1453’te Fatih’in İstanbul’u açmasıyla dünya gücü Doğu Türklüğünden Batı Türklüğüne geçti. Büyük bilim ve sanat adamları İstanbul’da toplandılar. Osmanlı Türklüğünün ihtişam ve üstünlüğü 1774’teki Küçük Kaynarca Antlaşmasına kadar sürdü. Fuzulî, Bakî, Nef’î, Nâilî şiirlerini Osmanlı Türk topraklarında yazdılar; Sinan anıt eserlerini bu topraklarda yükseltti; Kemal Reis, Pirî Reis, Barbaros, Turgut Reis gemilerini Akdeniz’de yüzdürdüler. Akdeniz de o zaman bir Türk gölü idi; Osmanlı donanması zaman zaman Marsilya’da demirliyordu.

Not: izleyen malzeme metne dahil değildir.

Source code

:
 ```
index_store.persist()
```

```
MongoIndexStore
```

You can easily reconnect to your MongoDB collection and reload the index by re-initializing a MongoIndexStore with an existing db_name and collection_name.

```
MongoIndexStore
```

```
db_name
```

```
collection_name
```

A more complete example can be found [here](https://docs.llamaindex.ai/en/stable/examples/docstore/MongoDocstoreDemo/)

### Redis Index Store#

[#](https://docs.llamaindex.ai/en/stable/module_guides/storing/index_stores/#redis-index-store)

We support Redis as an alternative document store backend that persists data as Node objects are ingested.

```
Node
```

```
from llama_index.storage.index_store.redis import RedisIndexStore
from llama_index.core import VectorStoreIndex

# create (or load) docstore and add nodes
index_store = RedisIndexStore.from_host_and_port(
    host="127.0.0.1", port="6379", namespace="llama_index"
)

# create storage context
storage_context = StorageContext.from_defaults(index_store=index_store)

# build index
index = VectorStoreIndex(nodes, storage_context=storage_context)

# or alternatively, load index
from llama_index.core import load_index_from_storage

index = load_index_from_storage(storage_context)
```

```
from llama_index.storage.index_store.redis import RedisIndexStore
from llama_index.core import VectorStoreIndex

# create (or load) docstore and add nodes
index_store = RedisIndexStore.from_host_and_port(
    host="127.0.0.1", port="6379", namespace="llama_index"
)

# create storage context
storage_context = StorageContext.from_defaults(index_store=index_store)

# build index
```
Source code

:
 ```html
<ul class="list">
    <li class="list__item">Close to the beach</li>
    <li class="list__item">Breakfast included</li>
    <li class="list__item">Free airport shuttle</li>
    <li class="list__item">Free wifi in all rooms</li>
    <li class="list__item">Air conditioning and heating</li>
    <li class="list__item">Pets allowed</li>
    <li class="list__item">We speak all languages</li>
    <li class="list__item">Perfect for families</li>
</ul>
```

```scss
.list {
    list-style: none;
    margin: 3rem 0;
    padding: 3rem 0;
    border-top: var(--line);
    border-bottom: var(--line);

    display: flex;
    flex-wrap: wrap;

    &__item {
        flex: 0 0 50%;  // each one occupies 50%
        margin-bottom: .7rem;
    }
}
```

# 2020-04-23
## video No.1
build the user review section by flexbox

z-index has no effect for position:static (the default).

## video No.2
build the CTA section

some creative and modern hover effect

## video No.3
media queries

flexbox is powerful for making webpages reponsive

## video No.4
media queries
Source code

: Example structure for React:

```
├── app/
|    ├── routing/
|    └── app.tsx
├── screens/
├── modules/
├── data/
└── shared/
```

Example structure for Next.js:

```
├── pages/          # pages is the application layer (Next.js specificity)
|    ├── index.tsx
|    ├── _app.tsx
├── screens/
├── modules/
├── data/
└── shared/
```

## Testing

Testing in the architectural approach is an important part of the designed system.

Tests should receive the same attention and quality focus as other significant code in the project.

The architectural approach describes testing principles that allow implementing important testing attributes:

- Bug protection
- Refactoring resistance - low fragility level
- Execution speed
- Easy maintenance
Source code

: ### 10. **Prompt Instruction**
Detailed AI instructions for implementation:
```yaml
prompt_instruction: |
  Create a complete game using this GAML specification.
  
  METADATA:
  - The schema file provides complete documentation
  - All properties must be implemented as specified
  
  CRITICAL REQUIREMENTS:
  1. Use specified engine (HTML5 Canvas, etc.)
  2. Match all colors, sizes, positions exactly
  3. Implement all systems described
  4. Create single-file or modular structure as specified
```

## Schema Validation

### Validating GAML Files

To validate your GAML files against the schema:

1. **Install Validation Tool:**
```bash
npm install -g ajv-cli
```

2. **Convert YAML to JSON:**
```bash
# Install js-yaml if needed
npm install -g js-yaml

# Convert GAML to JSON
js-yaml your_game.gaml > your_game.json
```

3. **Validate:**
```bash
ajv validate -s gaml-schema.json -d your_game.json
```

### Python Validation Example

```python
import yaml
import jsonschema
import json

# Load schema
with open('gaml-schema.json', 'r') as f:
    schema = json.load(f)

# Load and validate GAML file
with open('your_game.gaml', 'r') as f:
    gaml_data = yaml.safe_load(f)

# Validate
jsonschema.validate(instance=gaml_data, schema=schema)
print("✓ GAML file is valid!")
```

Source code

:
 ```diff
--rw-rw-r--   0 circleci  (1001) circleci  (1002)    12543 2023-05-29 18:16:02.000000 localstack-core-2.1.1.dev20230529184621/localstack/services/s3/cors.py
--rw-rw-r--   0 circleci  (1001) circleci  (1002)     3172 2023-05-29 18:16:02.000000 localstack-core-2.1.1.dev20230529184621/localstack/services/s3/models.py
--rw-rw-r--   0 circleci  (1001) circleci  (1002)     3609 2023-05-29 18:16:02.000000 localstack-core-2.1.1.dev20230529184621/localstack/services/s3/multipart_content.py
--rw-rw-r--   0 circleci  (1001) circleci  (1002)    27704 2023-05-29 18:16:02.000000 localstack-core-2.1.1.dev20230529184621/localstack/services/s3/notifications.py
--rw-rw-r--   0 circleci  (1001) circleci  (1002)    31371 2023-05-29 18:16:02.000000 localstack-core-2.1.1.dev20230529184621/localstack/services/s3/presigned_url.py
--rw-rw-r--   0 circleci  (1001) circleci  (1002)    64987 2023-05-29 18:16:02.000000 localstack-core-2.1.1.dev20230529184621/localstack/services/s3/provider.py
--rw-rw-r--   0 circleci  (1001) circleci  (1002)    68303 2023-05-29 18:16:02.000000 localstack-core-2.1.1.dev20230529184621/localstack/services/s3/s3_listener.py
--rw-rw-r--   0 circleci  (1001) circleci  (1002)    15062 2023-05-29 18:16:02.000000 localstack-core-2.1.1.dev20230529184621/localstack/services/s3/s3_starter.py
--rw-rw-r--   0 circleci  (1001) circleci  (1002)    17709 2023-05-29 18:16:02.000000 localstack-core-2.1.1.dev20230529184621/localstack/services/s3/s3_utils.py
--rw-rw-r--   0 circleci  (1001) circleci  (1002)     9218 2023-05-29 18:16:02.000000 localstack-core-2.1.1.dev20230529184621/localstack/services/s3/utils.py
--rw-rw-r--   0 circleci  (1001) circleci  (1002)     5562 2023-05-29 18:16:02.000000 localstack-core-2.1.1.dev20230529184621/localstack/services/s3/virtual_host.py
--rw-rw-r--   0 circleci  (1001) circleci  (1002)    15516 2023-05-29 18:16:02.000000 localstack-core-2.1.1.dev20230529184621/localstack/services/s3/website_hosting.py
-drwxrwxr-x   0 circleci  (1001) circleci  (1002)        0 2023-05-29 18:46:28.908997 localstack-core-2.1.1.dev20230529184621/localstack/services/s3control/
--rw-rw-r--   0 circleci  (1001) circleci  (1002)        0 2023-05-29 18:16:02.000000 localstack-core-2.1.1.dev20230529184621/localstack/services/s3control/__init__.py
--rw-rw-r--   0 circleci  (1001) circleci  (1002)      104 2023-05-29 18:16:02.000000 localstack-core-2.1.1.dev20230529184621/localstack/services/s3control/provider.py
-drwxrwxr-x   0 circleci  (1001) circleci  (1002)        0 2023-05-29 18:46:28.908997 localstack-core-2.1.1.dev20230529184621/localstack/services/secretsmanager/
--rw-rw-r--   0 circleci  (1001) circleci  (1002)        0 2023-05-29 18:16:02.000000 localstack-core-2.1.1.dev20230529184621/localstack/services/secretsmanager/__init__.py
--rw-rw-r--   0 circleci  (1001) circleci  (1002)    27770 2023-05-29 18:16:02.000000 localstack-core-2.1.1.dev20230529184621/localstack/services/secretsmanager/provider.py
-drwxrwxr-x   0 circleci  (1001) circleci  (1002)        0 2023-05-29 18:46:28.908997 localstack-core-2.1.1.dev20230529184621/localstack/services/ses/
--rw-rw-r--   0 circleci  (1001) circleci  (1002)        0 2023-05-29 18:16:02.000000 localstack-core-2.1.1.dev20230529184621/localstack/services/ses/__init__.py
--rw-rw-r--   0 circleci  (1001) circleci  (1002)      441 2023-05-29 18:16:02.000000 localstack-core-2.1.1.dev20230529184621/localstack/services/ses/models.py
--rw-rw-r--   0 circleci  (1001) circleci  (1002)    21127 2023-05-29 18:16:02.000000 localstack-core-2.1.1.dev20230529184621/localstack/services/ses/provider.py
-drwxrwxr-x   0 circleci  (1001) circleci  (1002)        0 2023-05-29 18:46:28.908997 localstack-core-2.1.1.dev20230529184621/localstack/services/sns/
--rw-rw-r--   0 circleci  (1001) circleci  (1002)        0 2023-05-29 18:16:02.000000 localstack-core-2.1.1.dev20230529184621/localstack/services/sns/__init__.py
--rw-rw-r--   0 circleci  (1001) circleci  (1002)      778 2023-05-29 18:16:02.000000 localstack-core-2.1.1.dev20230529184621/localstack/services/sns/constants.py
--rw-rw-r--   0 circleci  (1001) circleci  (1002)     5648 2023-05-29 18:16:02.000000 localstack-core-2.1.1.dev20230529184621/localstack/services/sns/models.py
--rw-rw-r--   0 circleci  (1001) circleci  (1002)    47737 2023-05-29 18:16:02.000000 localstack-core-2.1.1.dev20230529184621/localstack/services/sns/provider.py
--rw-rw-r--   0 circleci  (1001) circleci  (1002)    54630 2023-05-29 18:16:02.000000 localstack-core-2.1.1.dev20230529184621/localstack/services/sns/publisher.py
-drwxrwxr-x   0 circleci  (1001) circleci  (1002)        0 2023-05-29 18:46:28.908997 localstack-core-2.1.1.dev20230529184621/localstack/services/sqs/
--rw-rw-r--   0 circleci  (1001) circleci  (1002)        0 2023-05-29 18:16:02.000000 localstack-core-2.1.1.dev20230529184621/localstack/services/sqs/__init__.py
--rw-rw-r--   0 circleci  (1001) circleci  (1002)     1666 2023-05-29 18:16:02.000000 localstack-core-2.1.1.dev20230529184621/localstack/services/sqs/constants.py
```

Dünyanın birinci gücünün Osmanlı olduğu asırlarda, İran’da hüküm süren Safevî Türk Devleti dünyanın ikinci büyük gücü idi. Aynı asırlarda Hindistan’da hükümran olan Babürlüler de Türk idi ve dünyanın üçüncü büyük gücü idiler. Hindistan’ı, İran’ı, kutsal toprakları ve Avrupa’nın yarısını asırlarca yönettik.
Türklük, Anadolu’nun ortasındaki çorak bozkırlarda boğulmak istendiği zaman küllerinden tekrar doğdu. Mustafa Kemal isimli bir bozkurtun önderliğinde yeni bir Ergenekon’dan çıkış yaşadık. Türklüğü damarlarında ve yüreğinde hisseden Atatürk, Meşrutiyet devri Türkçülerinden aldığı ilhamla Türklük için yeni bir çağın kapılarını açtı. Türklüğü bu yeni yolundan döndürmeye hiçbir “denâet, habâset ve şeytânet”in gücü yetmez, yetmeyecektir.